Under its Horizon 2020 Energy Efficient Data Protocol & Portal Project, the report demonstrated “a negative and significant correlation between the buildings’ energy efficiency and the probability of mortgage default,” said the ECBC on Monday.
The hope is that this study will provide policy makers with the evidence they need to consider attaching a lower risk weight to energy-efficient mortgage loans.
According to Monica Billio, a professor at Ca' Foscari University in Venice who undertook the analysis, the report fundamentally shifts the energy efficiency financing debate “towards an accurate analysis of correlation between credit risk and building energy performance, offering a solid quantitative basis for future policy reflections”.

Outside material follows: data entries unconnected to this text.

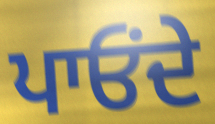
ਪਾਓਂਦੇ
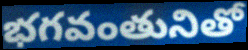
భగవంతునితో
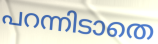
പറന്നിടാതെ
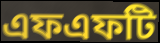
এফএফটি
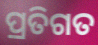
ପ୍ରତିଗତ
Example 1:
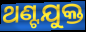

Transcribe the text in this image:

ଥଣ୍ଟଯୁକ୍ତ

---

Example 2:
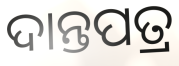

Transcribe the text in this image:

The ECBC said that payments on energy-efficient mortgages are less likely to be disrupted, partly because they are secured on properties with an enhanced property value. As a result, these loans present less credit risk for banks and financial institutions to hold on their balance sheets.

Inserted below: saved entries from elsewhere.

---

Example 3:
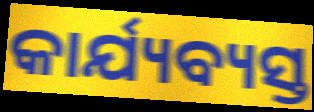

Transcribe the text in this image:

କାର୍ଯ୍ୟବ୍ୟସ୍ତ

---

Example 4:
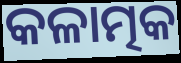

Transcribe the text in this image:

କଳାତ୍ମକ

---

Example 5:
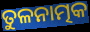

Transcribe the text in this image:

ତୁଳନାତ୍ମକ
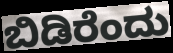
ಬಿಡಿರೆಂದು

The results also indicate that the degree of energy efficiency also matters — that is, more energy-efficient buildings are associated with relatively lower risk of default. “These findings highlight the role of energy efficiency in reducing the default probability of a borrower,” said the ECBC.
The ECBC’s Energy Efficient Mortgages Initiative aims to promote energy efficiency investments in buildings, create a standardised energy-efficient market and to evaluate energy-efficient mortgage data across the European Union.

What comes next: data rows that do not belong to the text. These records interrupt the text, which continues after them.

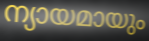
ന്യായമായും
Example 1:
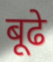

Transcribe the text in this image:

बूढे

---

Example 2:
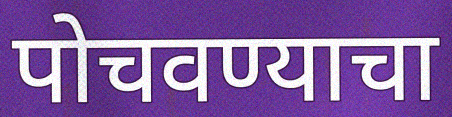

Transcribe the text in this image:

पोचवण्याचा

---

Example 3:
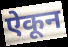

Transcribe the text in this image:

ऐकून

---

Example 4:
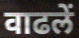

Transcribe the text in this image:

वाढलें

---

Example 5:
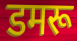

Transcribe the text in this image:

डमरू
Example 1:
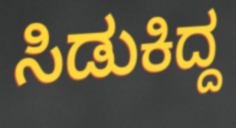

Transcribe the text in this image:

ಸಿಡುಕಿದ್ದ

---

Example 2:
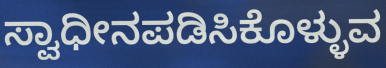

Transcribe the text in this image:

ಸ್ವಾಧೀನಪಡಿಸಿಕೊಳ್ಳುವ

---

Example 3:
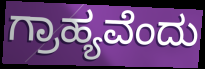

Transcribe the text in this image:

ಗ್ರಾಹ್ಯವೆಂದು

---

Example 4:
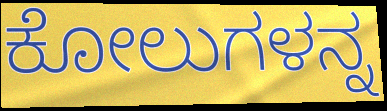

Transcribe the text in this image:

ಕೋಲುಗಳನ್ನ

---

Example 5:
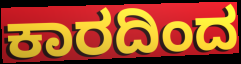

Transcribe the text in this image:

ಕಾರದಿಂದ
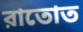
রাতোত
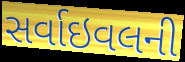
સર્વાઇવલની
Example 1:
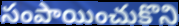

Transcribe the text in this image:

సంపాయించుకొని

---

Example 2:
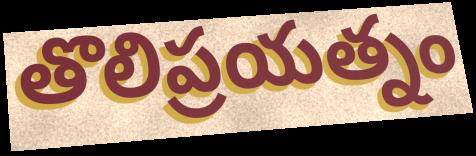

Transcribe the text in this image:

తొలిప్రయత్నం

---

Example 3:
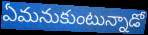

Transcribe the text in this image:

ఏమనుకుంటున్నాడో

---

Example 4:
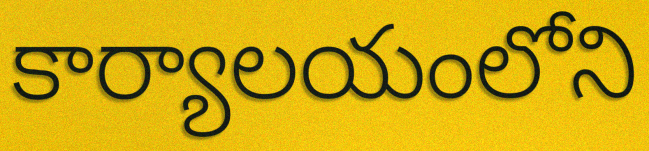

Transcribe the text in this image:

కార్యాలయంలోని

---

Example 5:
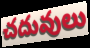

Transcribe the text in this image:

చదువులు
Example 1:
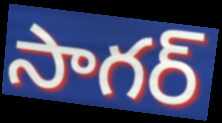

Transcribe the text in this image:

సాగర్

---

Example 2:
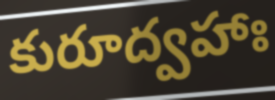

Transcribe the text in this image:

కురూద్వహాః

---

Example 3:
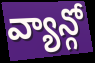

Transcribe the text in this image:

వ్యాన్గో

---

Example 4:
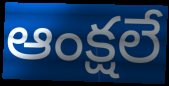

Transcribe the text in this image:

ఆంక్షలే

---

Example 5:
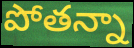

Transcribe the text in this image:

పోతన్నా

In this way, the ECBC hopes to gather large-scale datasets to further investigate the link between buildings’ energy efficiency features, their market value, and probability of default and loss-given-default.
The ECBC and European Mortgage Federation are also in the process of fine-tuning their energy-efficient mortgage label, which will facilitate data collection and should further help to substantiate the correlation between energy-efficient mortgages and lower credit risk.
“We believe these results are of great significance in relation to the current policy agenda,” said EMF-ECBC secretary general, Luca Bertalot, citing the EU’s action plan on sustainable finance, the European Green Deal and the implementation of Basel III.